(Data extract Opens)
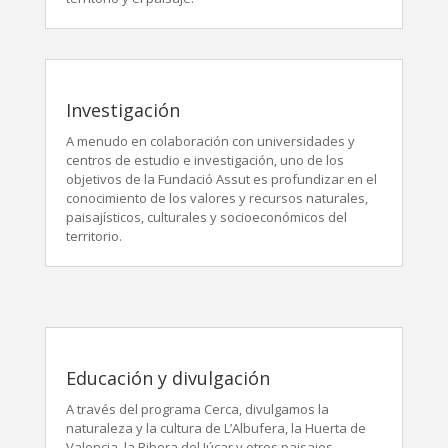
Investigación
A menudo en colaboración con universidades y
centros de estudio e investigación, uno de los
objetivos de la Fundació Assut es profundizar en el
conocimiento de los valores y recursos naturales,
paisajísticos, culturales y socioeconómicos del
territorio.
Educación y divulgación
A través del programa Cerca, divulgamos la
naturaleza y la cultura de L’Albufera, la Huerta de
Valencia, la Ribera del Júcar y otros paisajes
(Data extract Closes)
(Data extract Opens)
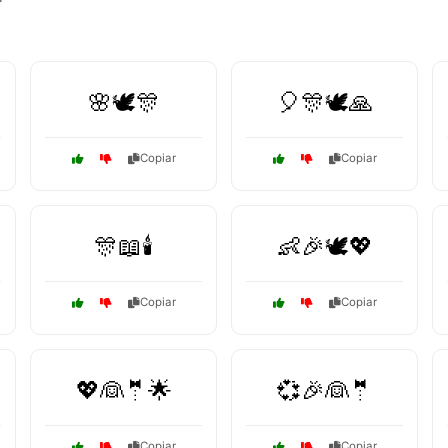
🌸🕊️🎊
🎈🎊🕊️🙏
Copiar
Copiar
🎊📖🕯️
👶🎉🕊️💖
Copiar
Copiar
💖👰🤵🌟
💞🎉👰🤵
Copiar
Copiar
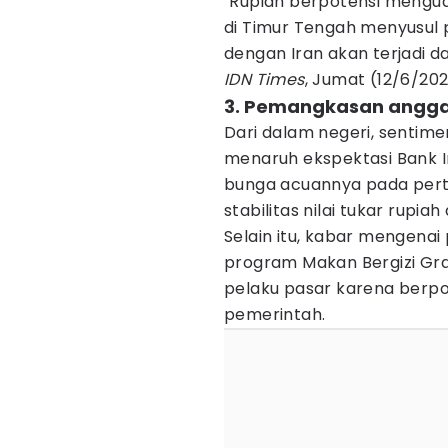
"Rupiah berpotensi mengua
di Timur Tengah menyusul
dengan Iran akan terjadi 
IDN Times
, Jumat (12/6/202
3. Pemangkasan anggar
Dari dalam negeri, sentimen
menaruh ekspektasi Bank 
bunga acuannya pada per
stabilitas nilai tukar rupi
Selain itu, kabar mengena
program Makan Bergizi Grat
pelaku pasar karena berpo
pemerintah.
(Data extract Closes)
(Data extract Opens)
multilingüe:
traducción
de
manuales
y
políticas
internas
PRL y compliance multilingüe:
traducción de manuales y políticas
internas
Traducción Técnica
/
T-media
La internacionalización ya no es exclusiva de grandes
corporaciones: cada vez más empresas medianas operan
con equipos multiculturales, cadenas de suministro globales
(Data extract Closes)
■ What the exercise asks ■
Count the lines in the items above that contain the string "políticas", where uppercase and lowercase letters count as different. Reply with the number only.

■ Written reply ■
2